Only ever used a clay bar and love the results, never tried a mitt. I have extremely small hands and have to buy children's age 7-10 gloves so not sure how I'd manage with one. I can't use a microfibre polishing mit very well as I can't keep it on my hand! :x

Any more 'little women', who don't have hands like shovels, on here tried a clay mitt?


----------



## Templar

You'll be fine trust me, it's quite tight once your hands in....doesn't go all saggy like a woolly wash mitt :wink:


----------



## Cloud

Templar said:


> You'll be fine trust me, it's quite tight once your hands in....doesn't go all saggy like a woolly wash mitt :wink:


Bring yours to Cleveleys, I'll try it on!!


----------



## Tangerine Knight

Do you want me to bring mine on Sunday ?


----------



## Cloud

blackpoolfc said:


> Do you want me to bring mine on Sunday ?


Now there's an offer I can't refuse! I can have a good look at it, thanks Kurt.


----------



## Tangerine Knight

OK I'll throw it in the boot


----------



## Templar

blackpoolfc said:


> OK I'll throw it in the boot


Haha :lol: try not to get any bits on it while it's rattling around in the boot.


----------



## Templar

Cloud said:


> blackpoolfc said:
> 
> 
> 
> Do you want me to bring mine on Sunday ?
> 
> 
> 
> Now there's an offer I can't refuse! I can have a good look at it, thanks Kurt.
Click to expand...

Now being as one size is supposed to fit all you won't need to see mine then..?


----------



## Cloud

Templar said:


> Now being as one size is supposed to fit all you won't need to see mine then..?

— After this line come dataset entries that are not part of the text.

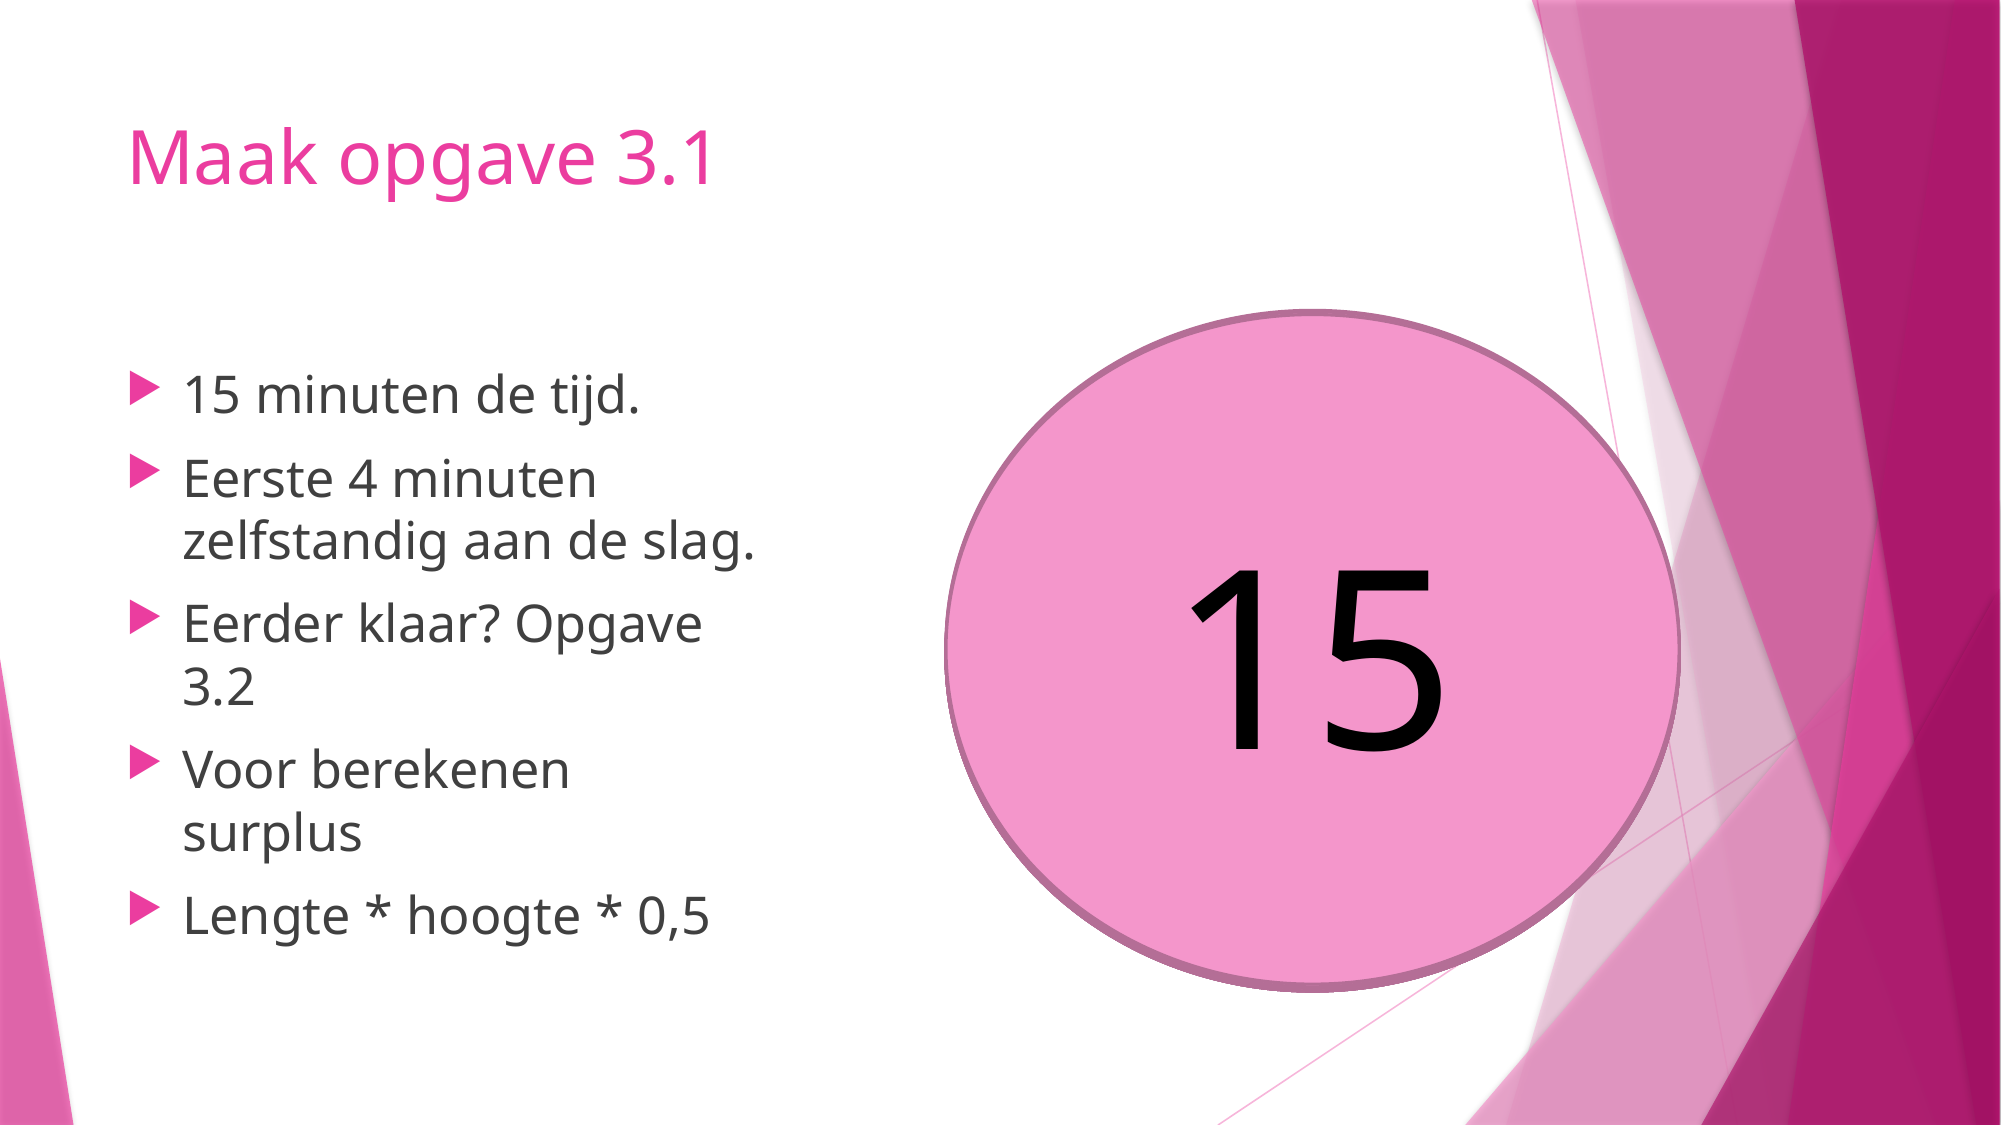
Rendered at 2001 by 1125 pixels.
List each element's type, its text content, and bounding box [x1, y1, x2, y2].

text_box 7 [961, 748, 1667, 993]
title Maak opgave 3.1 [111, 101, 1522, 319]
list 15 minuten de tijd. Eerste 4 minuten zelfstandig aan de slag. Eerder klaar? Opgave 3.2 Voor berekenen surplus Lengte * hoogte * 0,5 [111, 354, 774, 992]
text_box 12 [958, 310, 1668, 558]
text_box 14 [960, 750, 1663, 989]
text_box 15 [944, 312, 1681, 986]
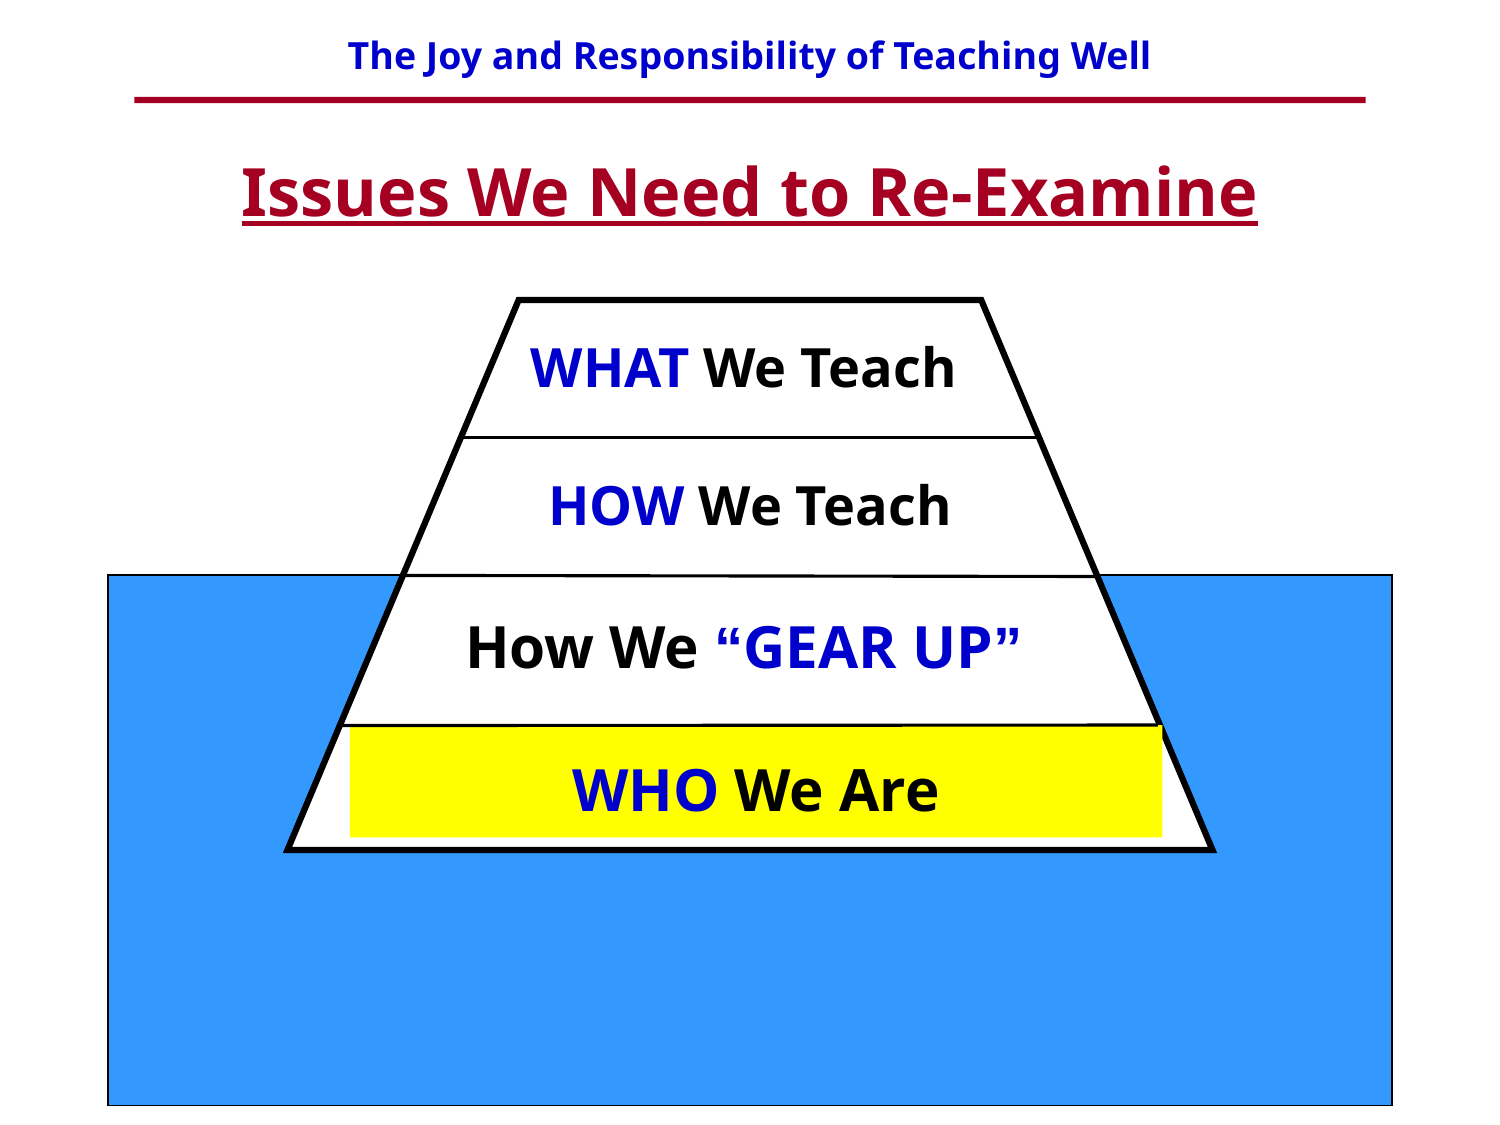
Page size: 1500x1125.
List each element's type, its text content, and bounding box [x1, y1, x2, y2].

text_box [513, 299, 987, 312]
text_box HOW We Teach [462, 438, 1038, 563]
text_box WHO We Are [349, 725, 1163, 838]
text_box [339, 316, 1160, 725]
text_box [107, 575, 1393, 1106]
text_box Issues We Need to Re-Examine [196, 142, 1304, 238]
text_box WHAT We Teach [500, 312, 988, 425]
text_box [287, 726, 1213, 850]
text_box How We “GEAR UP” [399, 576, 1088, 713]
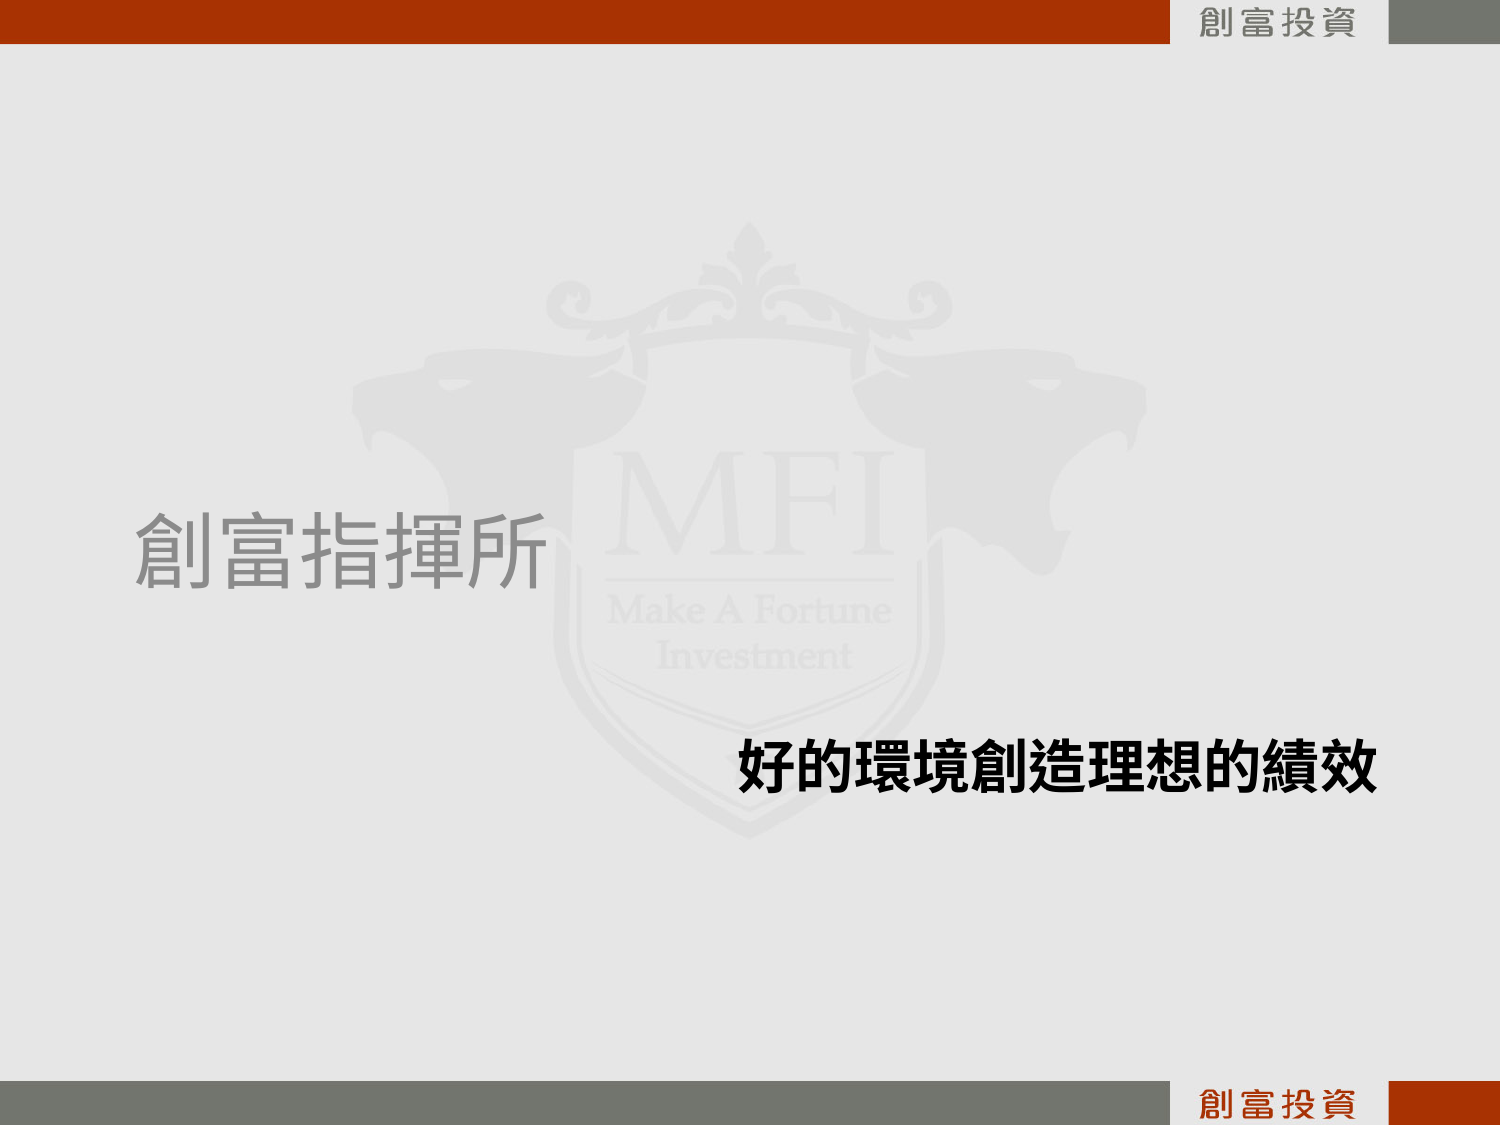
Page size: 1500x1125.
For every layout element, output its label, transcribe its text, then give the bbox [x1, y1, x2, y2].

list 創富指揮所 [118, 476, 1394, 723]
title 好的環境創造理想的績效 [118, 723, 1394, 947]
picture [0, 0, 1500, 1125]
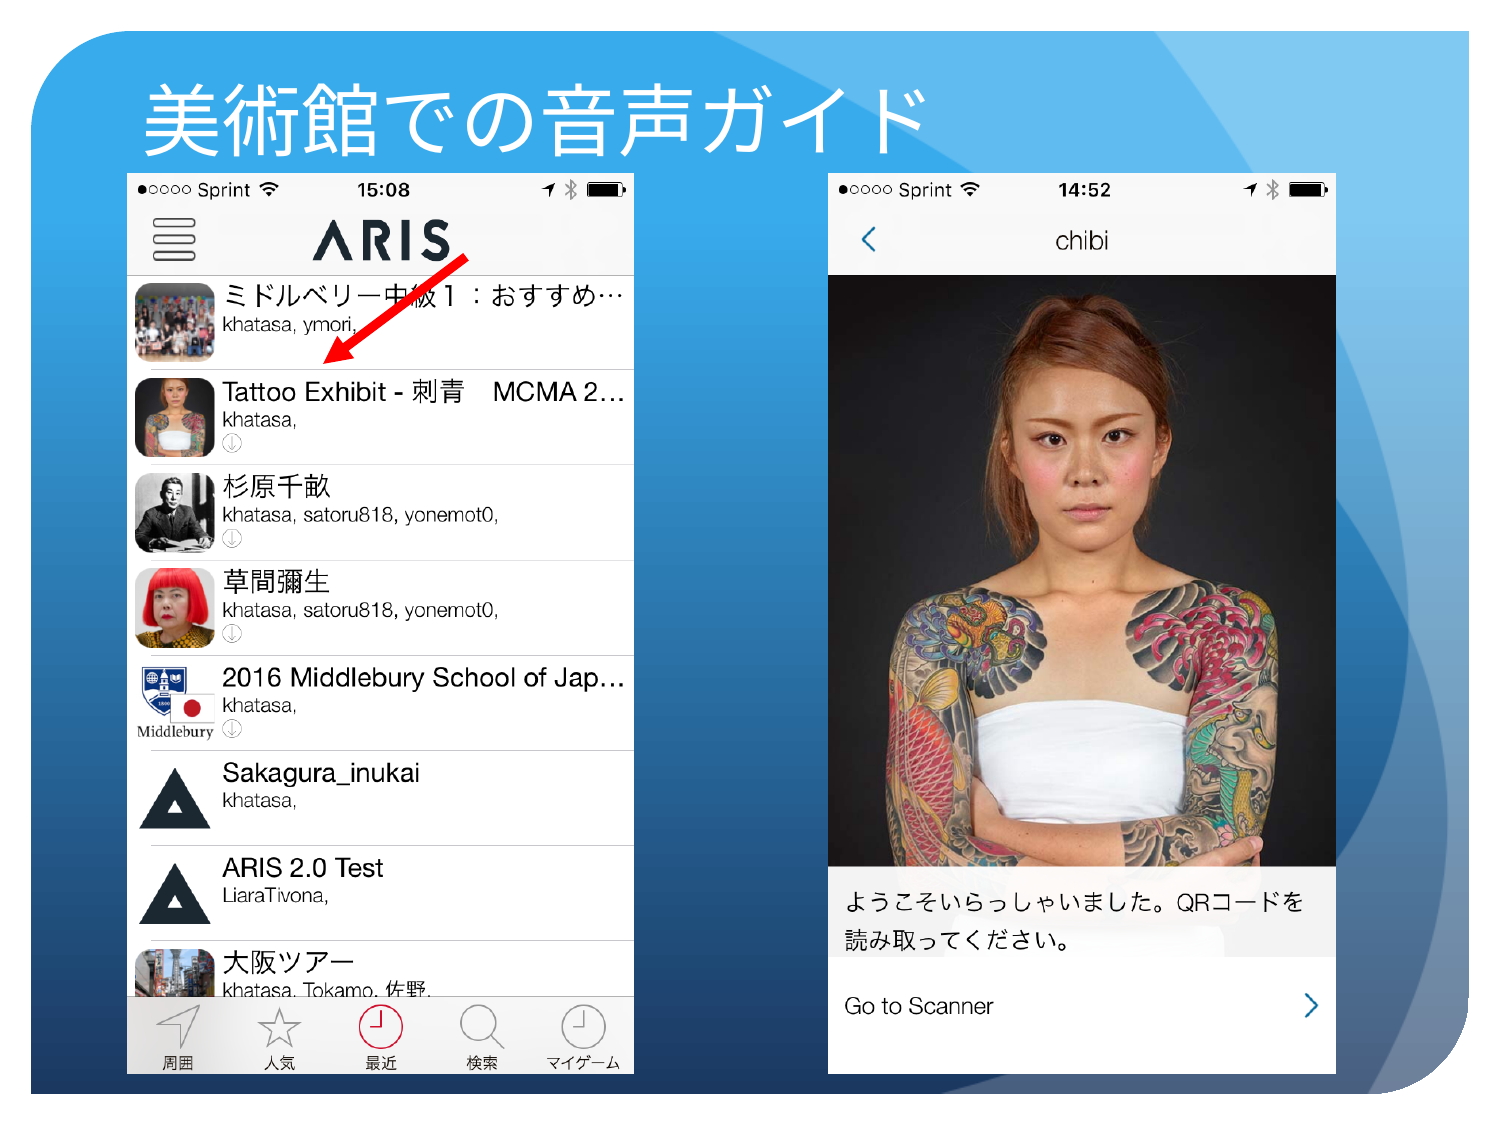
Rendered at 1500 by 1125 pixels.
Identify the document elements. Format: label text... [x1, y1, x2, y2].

It's the best offer I've had all week, but I suppose not, unless you want me to see it!


----------



## Templar

Don't suppose it'll hurt to have a look and a feel just to make sure


----------



## Cloud

:lol: :lol: :lol:


----------



## Templar

Only used mine once and I don't know how many times Kurt has used his but we can compare and see if they slacken up the more they're used...how's that sound ?


----------



## Tangerine Knight

I always put mine in a bag to stop any muck getting on it


----------



## Cloud

Templar said:


> Only used mine once and I don't know how many times Kurt has used his but we can compare and see if they slacken up the more they're used...how's that sound ?


Nooooooooo!!!


----------



## Templar

blackpoolfc said:


> I always put mine in a bag to stop any muck getting on it


Only just seen this post...haha


----------